Exercise description. Within the records that follow, find every line containing the string "Created". Copy those lines.

··········

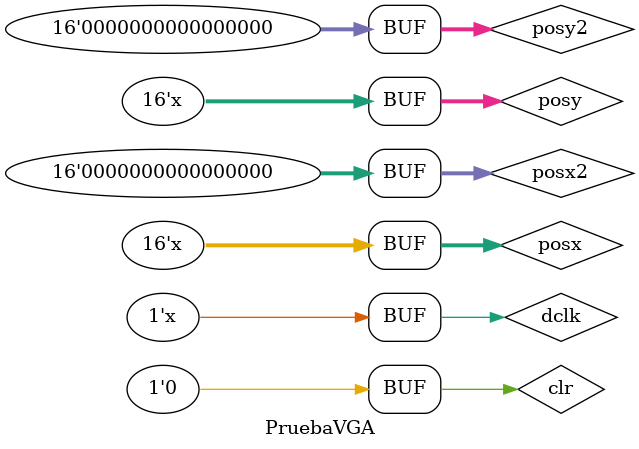
<source format=v>
`timescale 1ns / 1ps


module PruebaVGA;

	// Inputs
	reg dclk;
	reg clr;
	reg [15:0] posx;
	reg [15:0] posy;
	reg [15:0] posx2;
	reg [15:0] posy2;

	// Outputs
	wire hsync;
	wire vsync;
	wire [2:0] red;
	wire [2:0] green;
	wire [1:0] blue;
	wire [3:0] score1;
	wire [3:0] score2;

	// Instantiate the Unit Under Test (UUT)
	vga640x480 uut (
		.dclk(dclk), 
		.clr(clr), 
		.posx(posx), 
		.posy(posy), 
		.posx2(posx2), 
		.posy2(posy2), 
		.hsync(hsync), 
		.vsync(vsync), 
		.red(red), 
		.green(green), 
		.blue(blue), 
		.score1(score1), 
		.score2(score2)
	);

	initial begin
		// Initialize Inputs
		dclk = 0;
		clr = 1;
		posx = 0;
		posy = 0;
		posx2 = 0;
		posy2 = 0;

		// Wait 100 ns for global reset to finish
		#10;
        
		// Add stimulus here

	end
	
		always
		begin
		#10 dclk = ~dclk;
		clr = 0;
		end
		
		always
		begin
		#20 posx = posx + 1;
		end
		
		always
		begin
		#30 posy = posy + 1;
		end
		
		always
		begin
		#50 posx = posx + 2;
		end
		
		always
		begin
		#70 posy = posy + 2;
		end
      
		
endmodule


</source>
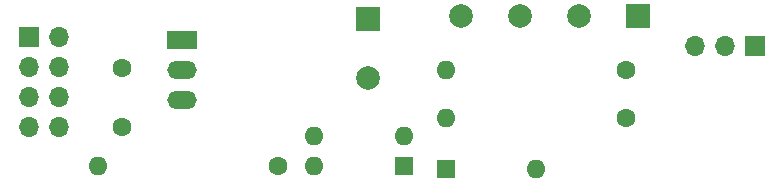
<source format=gbr>
%TF.GenerationSoftware,KiCad,Pcbnew,(5.1.10)-1*%
%TF.CreationDate,2021-06-06T12:15:37+02:00*%
%TF.ProjectId,smart-telefon,736d6172-742d-4746-956c-65666f6e2e6b,1.*%
%TF.SameCoordinates,Original*%
%TF.FileFunction,Soldermask,Bot*%
%TF.FilePolarity,Negative*%
%FSLAX46Y46*%
G04 Gerber Fmt 4.6, Leading zero omitted, Abs format (unit mm)*
G04 Created by KiCad (PCBNEW (5.1.10)-1) date 2021-06-06 12:15:37*
%MOMM*%
%LPD*%
G01*
G04 APERTURE LIST*
%ADD10O,1.700000X1.700000*%
%ADD11R,1.700000X1.700000*%
%ADD12R,2.000000X2.000000*%
%ADD13C,2.000000*%
%ADD14C,1.600000*%
%ADD15R,1.600000X1.600000*%
%ADD16O,1.600000X1.600000*%
%ADD17R,2.500000X1.500000*%
%ADD18O,2.500000X1.500000*%
G04 APERTURE END LIST*
D10*
%TO.C,J1*%
X142748000Y-67056000D03*
X145288000Y-67056000D03*
D11*
X147828000Y-67056000D03*
%TD*%
D12*
%TO.C,C1*%
X115062000Y-64770000D03*
D13*
X115062000Y-69770000D03*
%TD*%
D14*
%TO.C,C2*%
X94234000Y-73914000D03*
X94234000Y-68914000D03*
%TD*%
D15*
%TO.C,D2*%
X121666000Y-77470000D03*
D16*
X129286000Y-77470000D03*
%TD*%
D11*
%TO.C,J2*%
X86360000Y-66294000D03*
D10*
X88900000Y-66294000D03*
X86360000Y-68834000D03*
X88900000Y-68834000D03*
X86360000Y-71374000D03*
X88900000Y-71374000D03*
X86360000Y-73914000D03*
X88900000Y-73914000D03*
%TD*%
D14*
%TO.C,R1*%
X136906000Y-73152000D03*
D16*
X121666000Y-73152000D03*
%TD*%
%TO.C,R2*%
X121666000Y-69088000D03*
D14*
X136906000Y-69088000D03*
%TD*%
%TO.C,R3*%
X107442000Y-77216000D03*
D16*
X92202000Y-77216000D03*
%TD*%
D17*
%TO.C,U1*%
X99314000Y-66548000D03*
D18*
X99314000Y-69088000D03*
X99314000Y-71628000D03*
%TD*%
D15*
%TO.C,U2*%
X118110000Y-77216000D03*
D16*
X110490000Y-74676000D03*
X118110000Y-74676000D03*
X110490000Y-77216000D03*
%TD*%
D13*
%TO.C,D1*%
X122922000Y-64516000D03*
X127922000Y-64516000D03*
X132922000Y-64516000D03*
D12*
X137922000Y-64516000D03*
%TD*%
M02*

</source>
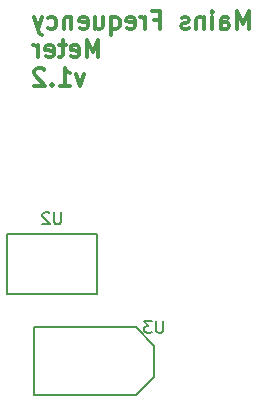
<source format=gbo>
G04 #@! TF.FileFunction,Legend,Bot*
%FSLAX46Y46*%
G04 Gerber Fmt 4.6, Leading zero omitted, Abs format (unit mm)*
G04 Created by KiCad (PCBNEW 4.0.2-stable) date 17/06/2016 14:35:20*
%MOMM*%
G01*
G04 APERTURE LIST*
%ADD10C,0.150000*%
%ADD11C,0.300000*%
G04 APERTURE END LIST*
D10*
D11*
X218072571Y-137771571D02*
X218072571Y-136271571D01*
X217572571Y-137343000D01*
X217072571Y-136271571D01*
X217072571Y-137771571D01*
X215715428Y-137771571D02*
X215715428Y-136985857D01*
X215786857Y-136843000D01*
X215929714Y-136771571D01*
X216215428Y-136771571D01*
X216358285Y-136843000D01*
X215715428Y-137700143D02*
X215858285Y-137771571D01*
X216215428Y-137771571D01*
X216358285Y-137700143D01*
X216429714Y-137557286D01*
X216429714Y-137414429D01*
X216358285Y-137271571D01*
X216215428Y-137200143D01*
X215858285Y-137200143D01*
X215715428Y-137128714D01*
X215001142Y-137771571D02*
X215001142Y-136771571D01*
X215001142Y-136271571D02*
X215072571Y-136343000D01*
X215001142Y-136414429D01*
X214929714Y-136343000D01*
X215001142Y-136271571D01*
X215001142Y-136414429D01*
X214286856Y-136771571D02*
X214286856Y-137771571D01*
X214286856Y-136914429D02*
X214215428Y-136843000D01*
X214072570Y-136771571D01*
X213858285Y-136771571D01*
X213715428Y-136843000D01*
X213643999Y-136985857D01*
X213643999Y-137771571D01*
X213001142Y-137700143D02*
X212858285Y-137771571D01*
X212572570Y-137771571D01*
X212429713Y-137700143D01*
X212358285Y-137557286D01*
X212358285Y-137485857D01*
X212429713Y-137343000D01*
X212572570Y-137271571D01*
X212786856Y-137271571D01*
X212929713Y-137200143D01*
X213001142Y-137057286D01*
X213001142Y-136985857D01*
X212929713Y-136843000D01*
X212786856Y-136771571D01*
X212572570Y-136771571D01*
X212429713Y-136843000D01*
X210072570Y-136985857D02*
X210572570Y-136985857D01*
X210572570Y-137771571D02*
X210572570Y-136271571D01*
X209858284Y-136271571D01*
X209286856Y-137771571D02*
X209286856Y-136771571D01*
X209286856Y-137057286D02*
X209215428Y-136914429D01*
X209143999Y-136843000D01*
X209001142Y-136771571D01*
X208858285Y-136771571D01*
X207786857Y-137700143D02*
X207929714Y-137771571D01*
X208215428Y-137771571D01*
X208358285Y-137700143D01*
X208429714Y-137557286D01*
X208429714Y-136985857D01*
X208358285Y-136843000D01*
X208215428Y-136771571D01*
X207929714Y-136771571D01*
X207786857Y-136843000D01*
X207715428Y-136985857D01*
X207715428Y-137128714D01*
X208429714Y-137271571D01*
X206429714Y-136771571D02*
X206429714Y-138271571D01*
X206429714Y-137700143D02*
X206572571Y-137771571D01*
X206858285Y-137771571D01*
X207001143Y-137700143D01*
X207072571Y-137628714D01*
X207144000Y-137485857D01*
X207144000Y-137057286D01*
X207072571Y-136914429D01*
X207001143Y-136843000D01*
X206858285Y-136771571D01*
X206572571Y-136771571D01*
X206429714Y-136843000D01*
X205072571Y-136771571D02*
X205072571Y-137771571D01*
X205715428Y-136771571D02*
X205715428Y-137557286D01*
X205644000Y-137700143D01*
X205501142Y-137771571D01*
X205286857Y-137771571D01*
X205144000Y-137700143D01*
X205072571Y-137628714D01*
X203786857Y-137700143D02*
X203929714Y-137771571D01*
X204215428Y-137771571D01*
X204358285Y-137700143D01*
X204429714Y-137557286D01*
X204429714Y-136985857D01*
X204358285Y-136843000D01*
X204215428Y-136771571D01*
X203929714Y-136771571D01*
X203786857Y-136843000D01*
X203715428Y-136985857D01*
X203715428Y-137128714D01*
X204429714Y-137271571D01*
X203072571Y-136771571D02*
X203072571Y-137771571D01*
X203072571Y-136914429D02*
X203001143Y-136843000D01*
X202858285Y-136771571D01*
X202644000Y-136771571D01*
X202501143Y-136843000D01*
X202429714Y-136985857D01*
X202429714Y-137771571D01*
X201072571Y-137700143D02*
X201215428Y-137771571D01*
X201501142Y-137771571D01*
X201644000Y-137700143D01*
X201715428Y-137628714D01*
X201786857Y-137485857D01*
X201786857Y-137057286D01*
X201715428Y-136914429D01*
X201644000Y-136843000D01*
X201501142Y-136771571D01*
X201215428Y-136771571D01*
X201072571Y-136843000D01*
X200572571Y-136771571D02*
X200215428Y-137771571D01*
X199858286Y-136771571D02*
X200215428Y-137771571D01*
X200358286Y-138128714D01*
X200429714Y-138200143D01*
X200572571Y-138271571D01*
X205358285Y-140171571D02*
X205358285Y-138671571D01*
X204858285Y-139743000D01*
X204358285Y-138671571D01*
X204358285Y-140171571D01*
X203072571Y-140100143D02*
X203215428Y-140171571D01*
X203501142Y-140171571D01*
X203643999Y-140100143D01*
X203715428Y-139957286D01*
X203715428Y-139385857D01*
X203643999Y-139243000D01*
X203501142Y-139171571D01*
X203215428Y-139171571D01*
X203072571Y-139243000D01*
X203001142Y-139385857D01*
X203001142Y-139528714D01*
X203715428Y-139671571D01*
X202572571Y-139171571D02*
X202001142Y-139171571D01*
X202358285Y-138671571D02*
X202358285Y-139957286D01*
X202286857Y-140100143D01*
X202143999Y-140171571D01*
X202001142Y-140171571D01*
X200929714Y-140100143D02*
X201072571Y-140171571D01*
X201358285Y-140171571D01*
X201501142Y-140100143D01*
X201572571Y-139957286D01*
X201572571Y-139385857D01*
X201501142Y-139243000D01*
X201358285Y-139171571D01*
X201072571Y-139171571D01*
X200929714Y-139243000D01*
X200858285Y-139385857D01*
X200858285Y-139528714D01*
X201572571Y-139671571D01*
X200215428Y-140171571D02*
X200215428Y-139171571D01*
X200215428Y-139457286D02*
X200144000Y-139314429D01*
X200072571Y-139243000D01*
X199929714Y-139171571D01*
X199786857Y-139171571D01*
X204143999Y-141571571D02*
X203786856Y-142571571D01*
X203429714Y-141571571D01*
X202072571Y-142571571D02*
X202929714Y-142571571D01*
X202501142Y-142571571D02*
X202501142Y-141071571D01*
X202643999Y-141285857D01*
X202786857Y-141428714D01*
X202929714Y-141500143D01*
X201429714Y-142428714D02*
X201358286Y-142500143D01*
X201429714Y-142571571D01*
X201501143Y-142500143D01*
X201429714Y-142428714D01*
X201429714Y-142571571D01*
X200786857Y-141214429D02*
X200715428Y-141143000D01*
X200572571Y-141071571D01*
X200215428Y-141071571D01*
X200072571Y-141143000D01*
X200001142Y-141214429D01*
X199929714Y-141357286D01*
X199929714Y-141500143D01*
X200001142Y-141714429D01*
X200858285Y-142571571D01*
X199929714Y-142571571D01*
D10*
X205232000Y-160194000D02*
X197612000Y-160194000D01*
X197612000Y-160194000D02*
X197612000Y-155114000D01*
X197612000Y-155114000D02*
X205232000Y-155114000D01*
X205232000Y-155114000D02*
X205232000Y-160194000D01*
X208500000Y-163004000D02*
X210100000Y-164604000D01*
X208500000Y-168804000D02*
X210100000Y-167204000D01*
X199900000Y-163004000D02*
X199900000Y-168804000D01*
X208500000Y-163004000D02*
X199900000Y-163004000D01*
X210100000Y-167204000D02*
X210100000Y-164604000D01*
X199900000Y-168804000D02*
X208500000Y-168804000D01*
X202183905Y-153296381D02*
X202183905Y-154105905D01*
X202136286Y-154201143D01*
X202088667Y-154248762D01*
X201993429Y-154296381D01*
X201802952Y-154296381D01*
X201707714Y-154248762D01*
X201660095Y-154201143D01*
X201612476Y-154105905D01*
X201612476Y-153296381D01*
X201183905Y-153391619D02*
X201136286Y-153344000D01*
X201041048Y-153296381D01*
X200802952Y-153296381D01*
X200707714Y-153344000D01*
X200660095Y-153391619D01*
X200612476Y-153486857D01*
X200612476Y-153582095D01*
X200660095Y-153724952D01*
X201231524Y-154296381D01*
X200612476Y-154296381D01*
X210819905Y-162515381D02*
X210819905Y-163324905D01*
X210772286Y-163420143D01*
X210724667Y-163467762D01*
X210629429Y-163515381D01*
X210438952Y-163515381D01*
X210343714Y-163467762D01*
X210296095Y-163420143D01*
X210248476Y-163324905D01*
X210248476Y-162515381D01*
X209867524Y-162515381D02*
X209248476Y-162515381D01*
X209581810Y-162896333D01*
X209438952Y-162896333D01*
X209343714Y-162943952D01*
X209296095Y-162991571D01*
X209248476Y-163086810D01*
X209248476Y-163324905D01*
X209296095Y-163420143D01*
X209343714Y-163467762D01*
X209438952Y-163515381D01*
X209724667Y-163515381D01*
X209819905Y-163467762D01*
X209867524Y-163420143D01*
M02*

</source>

··········

Task result.
G04 Created by KiCad (PCBNEW (5.1.10)-1) date 2021-06-06 12:15:37*
G04 Created by KiCad (PCBNEW 4.0.2-stable) date 17/06/2016 14:35:20*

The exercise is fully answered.